The company's technology allows for different mobile devices to communicate with one another on ultrasonic sound waves, which are imperceivable to the human ear. Today, when people must be careful in the public realm so as not to catch and spread the virus, the ultrasonic technology may come in handy to create a working platform for touchless work spaces.
"We developed a very specific algorithm that allows the transfer of data over ultrasonic waves," said Nimrod May, CCO for Sonarax, to The Jerusalem Post. "The way that this is being done is by implementing a very simple, fast software development kit (SDK) ... Instead of us putting our hands on a fingerprint module or swiping a card or punching something in, we basically implement our SDK on the employee's mobile application, and this SDK communicates [with] the secretary's simple desktop computer."
The technology would, May claims, allow for a safer workzone without the need to touch the tools surrounding the employee.
This machine-to-machine connectivity "creates the 'identifier handshake' between the employees and the employer time attendance system," May explained.
This would work very well for monitoring quarantine, for example. The same technology was implemented in an undisclosed European university which has implemented the Sonarax solution into their student attendance system.
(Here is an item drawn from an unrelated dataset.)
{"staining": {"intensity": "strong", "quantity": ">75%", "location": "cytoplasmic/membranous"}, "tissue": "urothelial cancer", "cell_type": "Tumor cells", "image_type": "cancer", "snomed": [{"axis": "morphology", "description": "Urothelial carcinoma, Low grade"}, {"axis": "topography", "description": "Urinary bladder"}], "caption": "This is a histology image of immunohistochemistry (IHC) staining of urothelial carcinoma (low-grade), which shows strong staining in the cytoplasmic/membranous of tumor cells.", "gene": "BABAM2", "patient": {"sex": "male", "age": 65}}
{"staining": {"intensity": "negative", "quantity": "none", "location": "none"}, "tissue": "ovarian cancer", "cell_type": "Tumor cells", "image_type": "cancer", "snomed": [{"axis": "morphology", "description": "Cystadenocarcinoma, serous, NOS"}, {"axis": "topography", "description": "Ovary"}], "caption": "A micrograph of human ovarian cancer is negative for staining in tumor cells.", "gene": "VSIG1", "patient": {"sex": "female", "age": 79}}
"They implemented our SDK into their university mobile app," he said. "In each class, the teachers use their touch pads, which have our SDK implemented on the university application, and that's it. We define the parameters on what is 'student in' and what is 'student out.'"
May explained to the Post, "There's so many normal behaviors that were common prior to the pandemic which are going to be changed due to the fact that people are going to be more concerned about interacting on different interfaces within the physical space. We came up with this whole suit of solutions for touchless use of our mobile phones as our third hands."
He both congratulated and dug at the cooperative project announced between Apple and Google, which plan to use bluetooth technology to fight the spread of coronavirus.
"As much as it's amazing that these two giants are going to be sharing, just like a Family Guy and Simpsons crossover, bluetooth can't even come close to the benefits that ultrasonic sound waves have for social distancing," May claimed. "You can't make accurate measurements through bluetooth, unlike ultrasonic sound waves, which are the most accurate means in order to measure distances and such."